I realised that the issue of key control is significant. A window on the organisational habits of the individual. He knows where his keys are because he is not a procrastinator. I can’t scientifically explain the link, but I know this to be true. Somehow. And to be in control of my keys somehow involves me being less of a procrastinator. Somehow.
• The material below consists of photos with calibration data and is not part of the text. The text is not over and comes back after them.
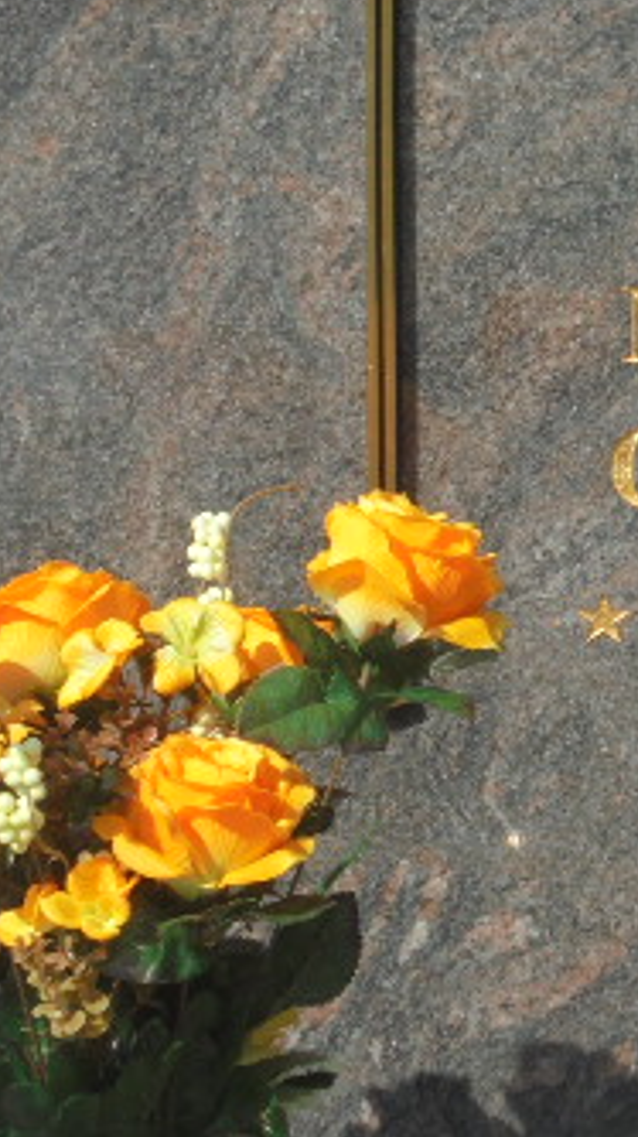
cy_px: 437
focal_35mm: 174
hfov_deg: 6.9
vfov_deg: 12.4
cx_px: 887
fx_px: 5240
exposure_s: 1/500
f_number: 6.7
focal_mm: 14.9
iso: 100
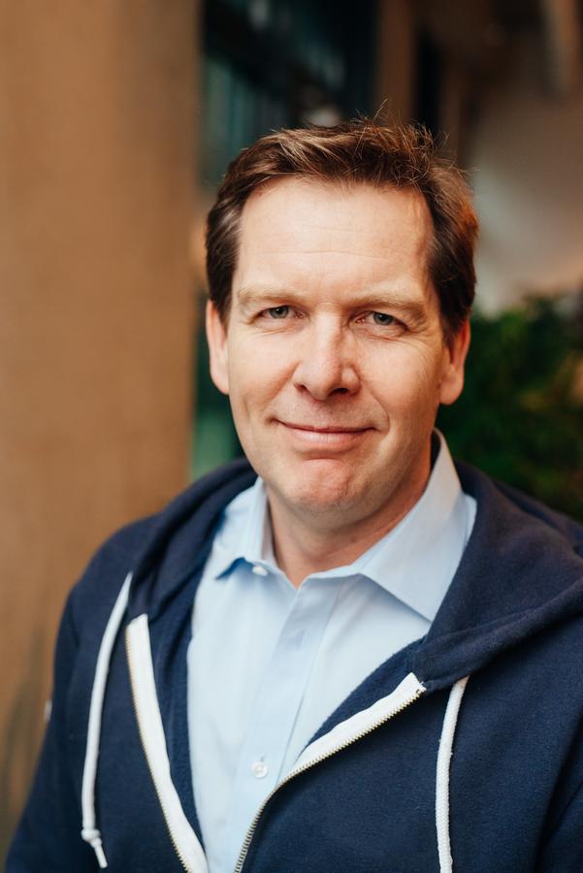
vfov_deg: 39.6
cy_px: 436
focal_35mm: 50
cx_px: 292
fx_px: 1213
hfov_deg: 27.0
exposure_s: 1/200
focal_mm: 50
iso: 1000
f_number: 3.5
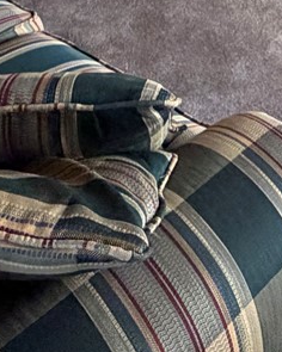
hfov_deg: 20.0
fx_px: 772
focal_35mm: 74
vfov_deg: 19.5
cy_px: -273
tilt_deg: -10.4
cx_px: 289
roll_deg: +1.1
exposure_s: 1/83
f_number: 2.2
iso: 320
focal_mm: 2.22
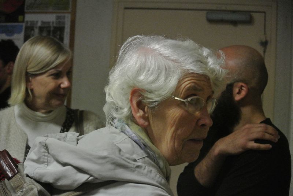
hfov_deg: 25.0
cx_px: 146
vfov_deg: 16.9
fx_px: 660
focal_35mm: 81
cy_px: 98
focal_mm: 30
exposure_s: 1/60
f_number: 3.8
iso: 1400
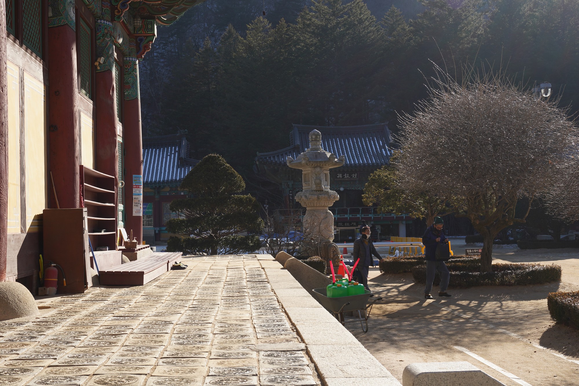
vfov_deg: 27.5
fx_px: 788
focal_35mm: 49
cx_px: 290
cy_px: 193
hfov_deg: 40.3
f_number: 14
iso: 200
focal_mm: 49
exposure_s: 1/100
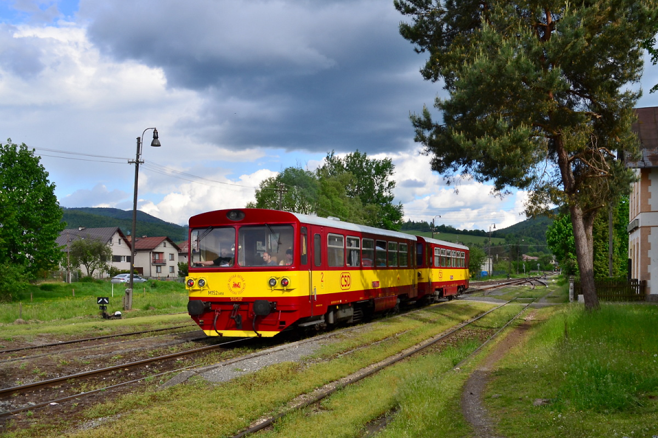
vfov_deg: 43.6
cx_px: 329
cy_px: 219
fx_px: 548
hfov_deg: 62.0
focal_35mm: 30
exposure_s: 1/500
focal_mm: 20
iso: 200
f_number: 6.7
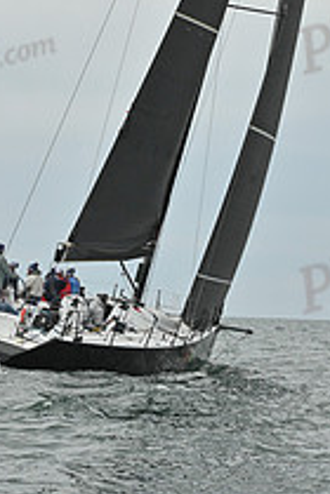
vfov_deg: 10.5
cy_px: -75
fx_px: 2654
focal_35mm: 193
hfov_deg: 7.1
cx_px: 178
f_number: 8
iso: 320
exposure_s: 1/1250
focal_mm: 70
In fact, just recently I am aware that I am no longer proud of my messy disorganised chaotic approach to life as being a symbol of my inherent creativity. I am, to put it bluntly, fed up with my lack of control over laundry, food, petrol, mail and dust. I tried to institute a strict routine at the start of 2011 as a means of getting my life in order, but have failed miserably in everything except my daily posts. Hmmmm. Yes, I’ve achieved a lot work wise, but we have a Spanish Exchange student arriving on Wednesday and the mountain of dirty clothes in the bathroom and the pile of boxes for the attic blocking the landing are not going to clear themselves. And I will have to fit 5 children into three bedrooms because one room is so literally in a state of impenetrable chaos pending the arrival of new bedroom furniture that it is unusable.
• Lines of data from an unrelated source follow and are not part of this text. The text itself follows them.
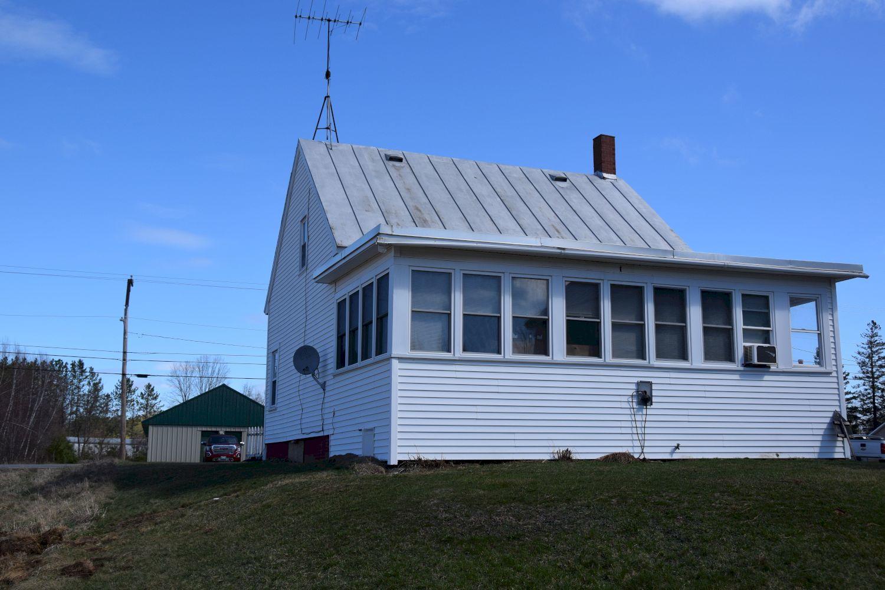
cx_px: 442
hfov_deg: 49.6
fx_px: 959
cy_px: 295
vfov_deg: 34.2
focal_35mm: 39
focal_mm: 26
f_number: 10
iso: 200
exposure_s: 1/400
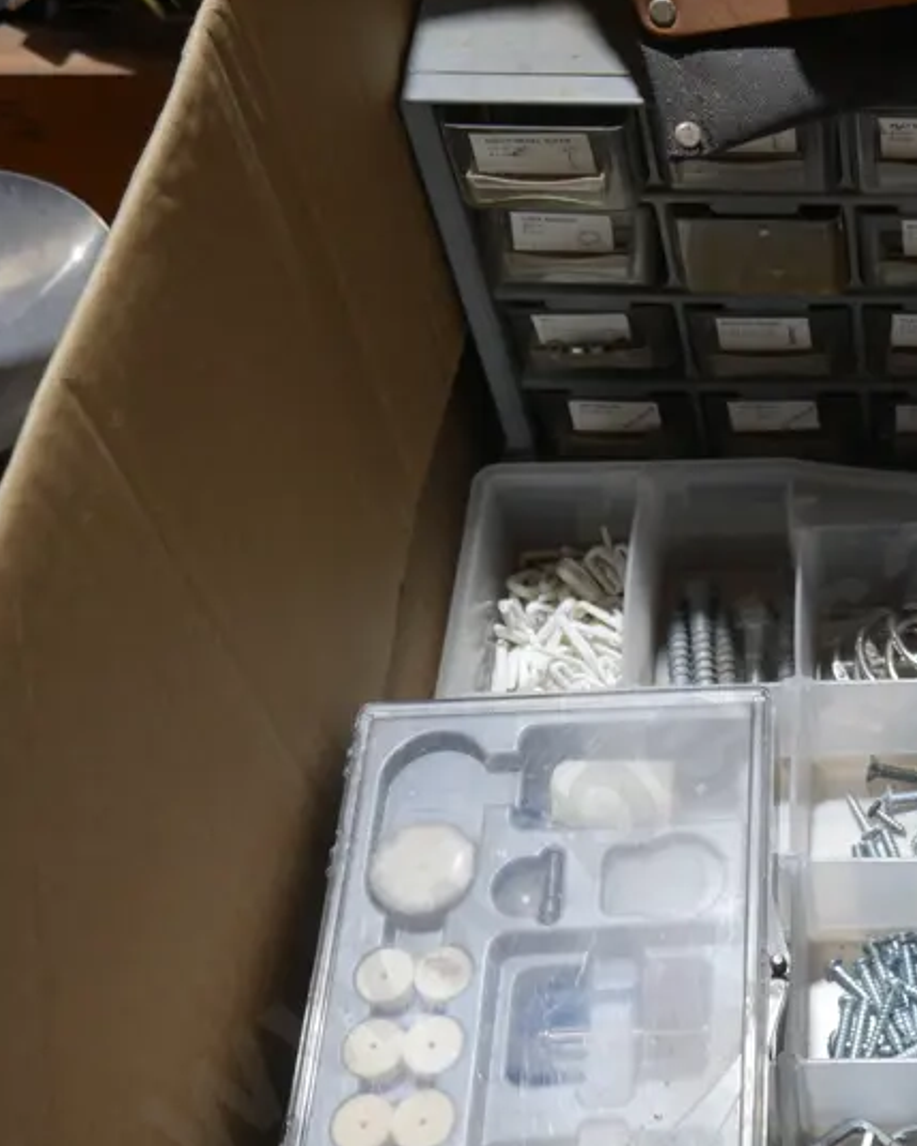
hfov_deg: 25.0
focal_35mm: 56
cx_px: 1035
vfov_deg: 33.5
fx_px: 1899
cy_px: 491
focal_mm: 15
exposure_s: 1/60
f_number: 3.6
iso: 250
Regular readers will have noticed my daily post happening rather later in the day than for the first eight months of the year. This is because since my holiday, I have tried to institute a new daily routine which I hope will lead me away from procrastination and towards calm, productive organisation. I am trying to FLY. Yes, despite my snorts and chortles over the whole idea of someone telling me when and how to declutter, I am opening and reading the Flylady’s emails every day, after my morning pages and before the dog walk. I am flinging 27 items every other day, and setting timers for seven minutes every now and again to tackle nasty corners of mess. I have been keeping on top of snail mail, and expect to face up to emails soon.
In short, I have procrastinated less in the last fortnight than I have done for years.
Is this really the beginning of the new me?